9 THINGS I LIKE ABOUT FERRIES


 I must admit I was never particularly enamoured with flying and only ever saw it as a means to an end, so making a list of things I like about ferry crossings could easily be renamed “why I prefer a boat to a plane”. After an almost 10 year hiatus from starting every holiday with the drudgery that is plane hopping, I bit the bullet and last year together with my Ban-Cheile, Marian, my youngest child and her boyfriend, I embarked on a two week trip to Thailand with the very nice people from Etihad Airlines. I can’t in any way fault the Etihad people, they were everything I didn’t remember from previous holidays – friendly, courteous and most importantly on time and the planes themselves were about as comfortable as an economy class flight can provide to a man who is 183cm tall and weighing in at an impressive 118kg! But the experience was overshadowed by the memory of numerous ferry trips and the fact that,as the advertisement for Brittany Ferries chirps, “the holiday begins the minute you step onboard”.

So this week SWMBO and I took off on another ferry trip to France, but instead of our preferred travel company – Brittany Ferries – we opted for Irish Ferries (the why of that is another story entirely). When we disembarked and began the 8 hour drive to Bordeaux the conversation got around to why we prefer the sea bound to the airways and so I decided It might be a good idea to share that conversation with you my constant reader (both of you).

So here are my 9 Things I like About Ferries-

1. You Get To Queue Sitting Down.
No dragging luggage like a pack mule up and down roped off check in areas and standing behind the yellow line while a camera takes a mug shot of you to share with every security and intelligence gathering agency across the known world. You queue in a comfortable seat in a car with as much leg room as you felt necessary when you bought it and with your luggage tucked away in the back or in one of those aerodynamic shell-like boxes on your roof rack.

2. They Don’t Treat You Like a Suspected Terrorist.
Imagine this – you get to go onboard with your shoes and belt still on and without being scanned and x-rayed. Oh and you can have as much liquid with you as your vehicle can carry, so fears of that lovely bottle of Jean Paul Gaultier perfume you forgot you had in your hand luggage being confiscated are a thing of the past. Travelling by sea you pull up to the booth and the smiling person asks you for your ticket and passports. Seconds later you have your passports back, your cabin keys in hand and off you drive onto the ferry.

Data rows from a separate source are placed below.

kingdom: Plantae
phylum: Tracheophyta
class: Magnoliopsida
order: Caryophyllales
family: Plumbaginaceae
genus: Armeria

3. You Don’t Have To Stay Strapped Into Your Seat.
That’s right you can actually walk around and at no point are you told by a little light and an irritating bing-bong that you must sit down and fasten your seat belt. In fact you can walk around on deck and even watch the sunset – now that’s civilised.

SWMBO WATCHING THE SUNSET

4. You Get To Choose What Food You Eat and Where.
Okay so food in the air and food at sea will never win any Michelin awards but the microwaved ‘food’ that appears from out of those little foil containers presented to you as a meal onboard most airlines would under most other circumstances be consigned to the bin as not for human consumption. Ferry food however is varied – sit down restaurant type meals to cafeteria style self service to snacks – and scattered around the boat so another excuse to have a wander around.

5. The Bar Awaits
A proper bar with draught beers and stouts and spirits galore. Need I say more?

6. No Trolley Dollies
The onboard shop stocks all sorts of unnecessary plastic objects (as Nanci Griffith tells us about In her song Love at the Five and Dime) as well as booze and perfumes. The difference is you can browse at will without almost losing that stray knee that wandered into the track of the Duty Free Trolley or, wait for it, stay in the bar and pass up the whole experience. Sweet.

7. Laugh At The “Entertainment”.
Movies on the plane? Yes. Movies on the ferry? Yes, but e ferry also has live entertainment! Like singers and dancers and really bad magicians. Okay it’s painful to watch if you were fooled into thinking it really was a cabaret and not so bad it wouldn’t even make the standard for a Butlin’s holiday camp, but you are guaranteed a laugh if only at the expense of the poor entertainers. Did I mention the bar?

8. Cabins.
Okay so some of those first class flights have seats that actually fold back flat and they give you a little blanket but even the humble “below the waterline” cabins on a ferry have proper beds in real cabins with toilets and showers. So after you’ve lowered all those pints and laughed at the entertainers you can retreat to your cabin and sleep the rest of the journey away.

9. Arrive Rested (Hungover) and Ready For The Road Ahead.
No stiff queue to leave the plane followed by a two mile hike to the baggage area and a 30 minute wait for the scramble to rescue your luggage from the carousel of death, before facing a whole new battery of tests and running the gauntlet of customs officers all eyeing you as if you were a drugs mule. You simply reacquaint yourself with you vehicle of choice and flash your EU passport to the mostly bored Gendarme before pointing your car south and the adventure begins in earnest.

Okay if I’m to be fair the number of kids racing up and down the decks and the potential for a rough voyage are added drawbacks to sailing but come on did I mention I get to keep my shoes on?